-- GIVEN DATA --
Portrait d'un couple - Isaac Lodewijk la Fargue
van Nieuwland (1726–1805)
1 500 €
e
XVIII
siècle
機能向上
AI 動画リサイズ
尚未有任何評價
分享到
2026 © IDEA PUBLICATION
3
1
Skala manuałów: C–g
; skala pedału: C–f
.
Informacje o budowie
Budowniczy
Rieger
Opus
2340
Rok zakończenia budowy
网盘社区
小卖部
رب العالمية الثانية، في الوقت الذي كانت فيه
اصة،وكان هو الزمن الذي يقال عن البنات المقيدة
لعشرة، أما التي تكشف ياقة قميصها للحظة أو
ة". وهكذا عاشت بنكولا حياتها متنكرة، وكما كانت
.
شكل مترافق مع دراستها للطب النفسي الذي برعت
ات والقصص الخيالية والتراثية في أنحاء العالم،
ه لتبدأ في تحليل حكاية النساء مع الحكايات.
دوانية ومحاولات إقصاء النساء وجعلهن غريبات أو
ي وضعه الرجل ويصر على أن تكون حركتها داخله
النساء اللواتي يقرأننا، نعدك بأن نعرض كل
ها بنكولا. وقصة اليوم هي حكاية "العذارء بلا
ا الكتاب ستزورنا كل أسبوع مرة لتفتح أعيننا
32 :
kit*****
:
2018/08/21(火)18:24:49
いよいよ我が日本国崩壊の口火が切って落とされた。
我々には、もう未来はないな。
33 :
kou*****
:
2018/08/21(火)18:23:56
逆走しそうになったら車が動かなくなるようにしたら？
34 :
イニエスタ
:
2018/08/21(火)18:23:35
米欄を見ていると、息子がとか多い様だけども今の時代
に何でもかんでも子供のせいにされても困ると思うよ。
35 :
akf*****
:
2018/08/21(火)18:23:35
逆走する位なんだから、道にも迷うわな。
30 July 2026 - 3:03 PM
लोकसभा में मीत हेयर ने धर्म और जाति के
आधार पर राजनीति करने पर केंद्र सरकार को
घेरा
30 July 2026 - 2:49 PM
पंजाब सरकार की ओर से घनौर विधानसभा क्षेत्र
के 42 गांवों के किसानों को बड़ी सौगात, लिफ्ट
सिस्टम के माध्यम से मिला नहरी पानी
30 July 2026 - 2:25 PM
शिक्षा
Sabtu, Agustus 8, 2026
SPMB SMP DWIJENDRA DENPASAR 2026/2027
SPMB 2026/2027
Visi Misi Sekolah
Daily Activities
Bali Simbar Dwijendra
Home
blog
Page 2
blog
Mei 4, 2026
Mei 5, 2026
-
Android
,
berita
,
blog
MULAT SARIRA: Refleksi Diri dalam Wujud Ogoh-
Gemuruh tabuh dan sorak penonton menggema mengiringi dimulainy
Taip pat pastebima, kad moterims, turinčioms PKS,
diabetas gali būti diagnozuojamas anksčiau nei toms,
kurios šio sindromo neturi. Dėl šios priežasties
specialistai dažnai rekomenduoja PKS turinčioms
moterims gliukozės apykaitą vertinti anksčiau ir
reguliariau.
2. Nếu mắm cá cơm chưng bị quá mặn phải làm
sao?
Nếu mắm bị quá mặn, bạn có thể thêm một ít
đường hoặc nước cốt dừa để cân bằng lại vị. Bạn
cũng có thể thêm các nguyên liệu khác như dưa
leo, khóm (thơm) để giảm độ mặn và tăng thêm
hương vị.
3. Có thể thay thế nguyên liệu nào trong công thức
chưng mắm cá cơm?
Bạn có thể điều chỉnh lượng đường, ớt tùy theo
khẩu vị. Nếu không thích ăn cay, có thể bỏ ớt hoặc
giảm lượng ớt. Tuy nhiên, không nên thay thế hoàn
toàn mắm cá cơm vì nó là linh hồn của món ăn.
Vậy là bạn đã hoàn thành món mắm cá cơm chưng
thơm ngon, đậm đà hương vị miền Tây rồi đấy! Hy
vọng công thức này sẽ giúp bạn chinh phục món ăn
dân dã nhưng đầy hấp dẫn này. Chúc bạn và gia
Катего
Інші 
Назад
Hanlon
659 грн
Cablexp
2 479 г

-- THE PROBLEM --
In the listing above, find the line with "2018/08/21(火)18:24:49" and the line with "Gemuruh tabuh dan", then print exactly those lines and every line between them.

-- RESULT OF THE EXERCISE --
2018/08/21(火)18:24:49
いよいよ我が日本国崩壊の口火が切って落とされた。
我々には、もう未来はないな。
33 :
kou*****
:
2018/08/21(火)18:23:56
逆走しそうになったら車が動かなくなるようにしたら？
34 :
イニエスタ
:
2018/08/21(火)18:23:35
米欄を見ていると、息子がとか多い様だけども今の時代
に何でもかんでも子供のせいにされても困ると思うよ。
35 :
akf*****
:
2018/08/21(火)18:23:35
逆走する位なんだから、道にも迷うわな。
30 July 2026 - 3:03 PM
लोकसभा में मीत हेयर ने धर्म और जाति के
आधार पर राजनीति करने पर केंद्र सरकार को
घेरा
30 July 2026 - 2:49 PM
पंजाब सरकार की ओर से घनौर विधानसभा क्षेत्र
के 42 गांवों के किसानों को बड़ी सौगात, लिफ्ट
सिस्टम के माध्यम से मिला नहरी पानी
30 July 2026 - 2:25 PM
शिक्षा
Sabtu, Agustus 8, 2026
SPMB SMP DWIJENDRA DENPASAR 2026/2027
SPMB 2026/2027
Visi Misi Sekolah
Daily Activities
Bali Simbar Dwijendra
Home
blog
Page 2
blog
Mei 4, 2026
Mei 5, 2026
-
Android
,
berita
,
blog
MULAT SARIRA: Refleksi Diri dalam Wujud Ogoh-
Gemuruh tabuh dan sorak penonton menggema mengiringi dimulainy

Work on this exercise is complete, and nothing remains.